Task:
If a line in the records below holds the string "simule", count it; give only the total.

□ □ □ □ □

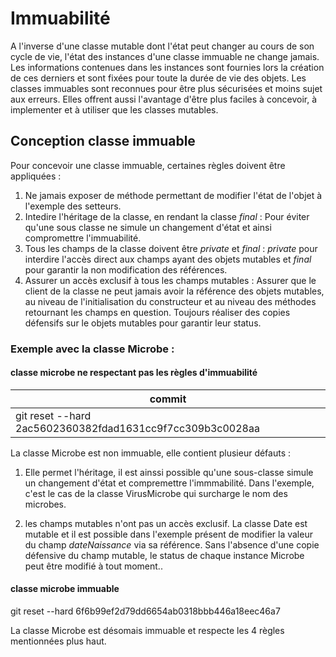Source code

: # Immuabilit&#0233;
A l'inverse d'une classe mutable dont l'&#0233;tat peut changer au cours de son cycle de vie, l'&#0233;tat des instances d'une classe immuable ne change jamais. Les informations contenues dans les instances sont fournies lors la cr&#0233;ation de ces derniers et sont fix&#0233;es pour toute la dur&#0233;e de vie des objets.
Les classes immuables sont reconnues pour &#0234;tre plus s&#0233;curis&#0233;es et moins sujet aux erreurs. Elles offrent aussi l'avantage d'&#0234;tre plus faciles à concevoir, à implementer et à utiliser que les classes mutables.

## Conception classe immuable
Pour concevoir une classe immuable, certaines r&#0232;gles doivent &#0234;tre appliqu&#0233;es :

1. Ne jamais exposer de m&#0233;thode permettant de modifier l'&#0233;tat de l'objet à l'exemple des setteurs.
2. Intedire l'h&#0233;ritage de la classe, en rendant la classe *final* : Pour &#0233;viter qu'une sous classe ne simule un changement d'&#0233;tat et ainsi compromettre l'immuabilit&#0233;. 
3. Tous les champs de la classe doivent &#0234;tre *private* et *final* : *private* pour interdire l'acc&#0232;s direct aux champs ayant des objets mutables et *final* pour garantir la non modification des r&#0233;f&#0233;rences.
4. Assurer un acc&#0232;s exclusif à tous les champs mutables : Assurer que le client de la classe ne peut jamais avoir la r&#0233;f&#0233;rence des objets mutables, au niveau de l'initialisation du constructeur et au niveau des m&#0233;thodes retournant les champs en question. Toujours r&#0233;aliser des copies d&#0233;fensifs sur le objets mutables pour garantir leur status.

### Exemple avec la classe Microbe :

#### classe microbe ne respectant pas les r&#0232;gles d'immuabilit&#0233; 
| commit |
|  --------------------------------------------------------- |
|  git reset --hard 2ac5602360382fdad1631cc9f7cc309b3c0028aa |

La classe Microbe est non immuable, elle contient plusieur d&#0233;fauts :

1. Elle permet l'h&#0233;ritage, il est ainssi possible qu'une sous-classe simule un changement d'&#0233;tat et compremettre l'immmabilit&#0233;. 
Dans l'exemple, c'est le cas de la classe VirusMicrobe qui surcharge le nom des microbes.

2. les champs mutables n'ont pas un acc&#0232;s exclusif. La classe Date est mutable et il est possible dans l'exemple pr&#0233;sent de modifier la valeur du champ *dateNaissance*
via sa r&#0233;f&#0233;rence. Sans l'absence d'une copie d&#0233;fensive du champ mutable, le status de chaque instance Microbe peut &#0234;tre modifi&#0233; à tout moment..

#### classe microbe immuable
git reset --hard 6f6b99ef2d79dd6654ab0318bbb446a18eec46a7

La classe Microbe est d&#0233;somais immuable et respecte les 4 r&#0232;gles mentionn&#0233;es plus haut.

□ □ □ □ □

Finished task:
2